Des similitudes existent également entre les gens. Les chercheurs ont découvert des modèles cellulaires très cohérents lorsqu’ils ont comparé les cellules cérébrales de 75 personnes. Mais il y avait aussi beaucoup de marge de manœuvre. Les microglies, cellules immunitaires du cerveau qui sculptent également les connexions des cellules nerveuses, étaient particulièrement uniques dans les gènes qu'elles utilisent d'une personne à l'autre, par exemple.

Certaines recherches comparent le cerveau humain avec celui des primates, notamment les chimpanzés, les gorilles, les macaques rhésus et les ouistitis. En examinant les cellules du cerveau d’autres primates, dit Lein, « nous pouvons enfin nous poser la question de savoir ce qui rend les humains uniques ».

Dans l’ensemble, les cellules du gyrus temporal moyen, une partie du cortex cérébral, ne différaient pas beaucoup entre les cerveaux des primates. "Il est vraiment remarquable que cette composition cellulaire complexe soit si conservée", dit Lein. "Mais vous avez aussi ces changements."

Par rapport aux autres primates, les cellules du cerveau humain utilisent certains gènes différemment, en particulier les gènes liés à la façon dont les cellules établissent des connexions et communiquent, ont découvert les chercheurs. L’analyse a également révélé quelques centaines de gènes qui semblent se comporter de manière spécifique à l’homme dans les cellules cérébrales. Les chercheurs ne savent pas encore ce que ces gènes pourraient faire.

Le neuroanatomiste en imagerie Matthew Glasser prévient qu'il peut être difficile de dire exactement quelles zones du cerveau sont comparables chez les primates. Pourtant, les résultats sont « la première étape vers quelque chose de vraiment cool », déclare Glasser, de la faculté de médecine de l’université de Washington à Saint-Louis, qui n’a pas participé à ces études.

Dans l’ensemble, les progrès représentés par ces résultats et ceux associés « sont vraiment époustouflants », déclare le cartographe cortical David Van Essen, qui n’a pas travaillé sur les nouvelles études. « La communauté bénéficiera certainement des résultats de cette collection de documents. »

Mais plus important encore, ce n’est qu’un aperçu de ce qui va arriver. "Ce n'est pas un point final à mon avis", déclare Van Essen, également à l'Université de Washington. "C'est plutôt un point médian."

Ament est d’accord. « Ces documents, aussi importants soient-ils à mes yeux, ne sont pas la fin », dit-il. "C'est plutôt le début, et maintenant nous avons encore beaucoup de travail à faire."
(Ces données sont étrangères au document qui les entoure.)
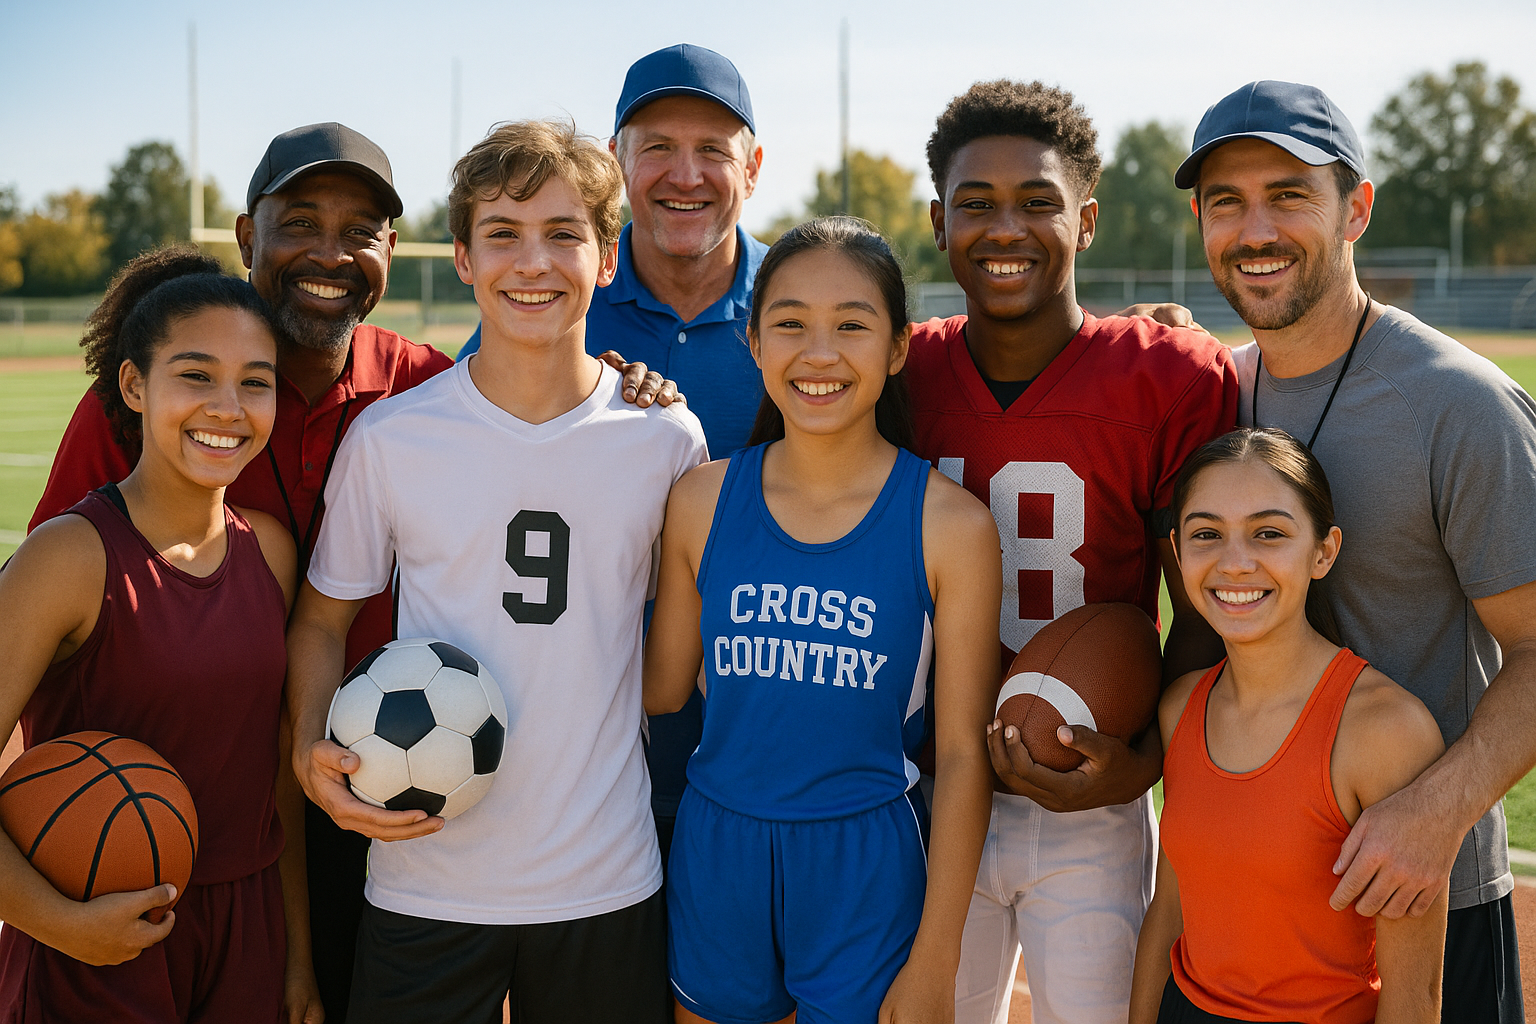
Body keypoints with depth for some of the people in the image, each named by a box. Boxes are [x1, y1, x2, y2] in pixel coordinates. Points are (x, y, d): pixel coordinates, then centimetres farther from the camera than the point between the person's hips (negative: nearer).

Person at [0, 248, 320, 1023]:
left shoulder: (269, 547, 1)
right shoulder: (75, 557, -16)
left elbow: (279, 769, 8)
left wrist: (298, 954, 10)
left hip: (249, 931, 5)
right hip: (98, 956, -5)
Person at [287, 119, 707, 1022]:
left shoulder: (668, 439, -2)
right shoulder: (390, 438, -4)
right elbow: (323, 618, 7)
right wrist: (313, 752, -9)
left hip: (609, 882, 1)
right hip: (426, 884, -1)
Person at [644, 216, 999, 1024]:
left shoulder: (949, 524, -10)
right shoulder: (702, 501, -1)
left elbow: (963, 752, -7)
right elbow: (662, 687, 5)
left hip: (865, 867, -2)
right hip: (715, 856, 3)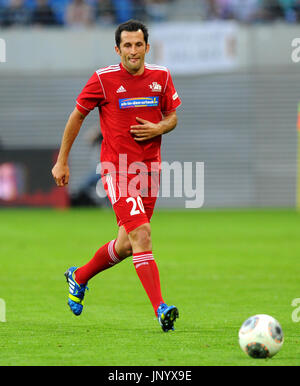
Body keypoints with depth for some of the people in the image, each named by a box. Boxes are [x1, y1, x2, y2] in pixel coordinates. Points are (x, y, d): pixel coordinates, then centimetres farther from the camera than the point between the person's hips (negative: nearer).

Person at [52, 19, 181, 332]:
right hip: (117, 168, -5)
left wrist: (158, 129, -8)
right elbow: (77, 117, 4)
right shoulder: (103, 79, -6)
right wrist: (62, 161, 5)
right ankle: (160, 308, -23)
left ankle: (79, 277, 36)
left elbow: (172, 117, 16)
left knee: (126, 246, 9)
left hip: (149, 167, 5)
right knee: (141, 233, -20)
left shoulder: (161, 77, 4)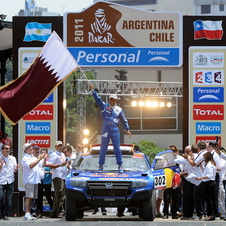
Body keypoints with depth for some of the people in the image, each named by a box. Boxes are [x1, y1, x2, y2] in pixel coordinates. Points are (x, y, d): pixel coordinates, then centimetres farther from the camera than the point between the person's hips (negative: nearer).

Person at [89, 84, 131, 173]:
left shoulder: (119, 110, 11)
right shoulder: (104, 106, 9)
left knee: (117, 148, -1)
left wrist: (128, 130, 10)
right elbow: (97, 99, 0)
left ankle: (120, 166, 4)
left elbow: (124, 120, 15)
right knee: (103, 148, 2)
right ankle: (101, 165, 7)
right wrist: (93, 90, -10)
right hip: (106, 128, 0)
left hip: (115, 129, 0)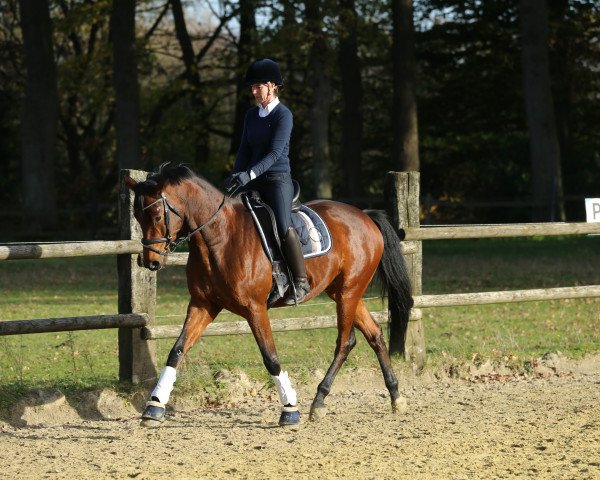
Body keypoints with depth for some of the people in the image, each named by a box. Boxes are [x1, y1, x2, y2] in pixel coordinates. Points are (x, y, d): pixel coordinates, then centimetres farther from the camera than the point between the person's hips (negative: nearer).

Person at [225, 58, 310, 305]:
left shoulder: (283, 115, -9)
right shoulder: (252, 115, 13)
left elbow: (275, 153, -17)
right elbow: (245, 149, 14)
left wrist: (249, 174, -27)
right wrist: (236, 175, -1)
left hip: (278, 179, -8)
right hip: (253, 180, 8)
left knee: (284, 226, -22)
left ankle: (301, 282, -17)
Les nouvelles cartes cérébrales seront probablement révisées, affinées et complétées, dit Lein. Les scientifiques travaillent déjà sur les prochaines itérations, qui cherchent à combiner des vues agrandies des réseaux cérébraux et du comportement cérébral avec les détails ultrafins fournis par la technologie unicellulaire.

"Maintenant que nous disposons de ces techniques", explique Glasser, "nous essayons de les combiner avec l'imagerie cérébrale et la neuroscience des systèmes pour essayer de résoudre le casse-tête."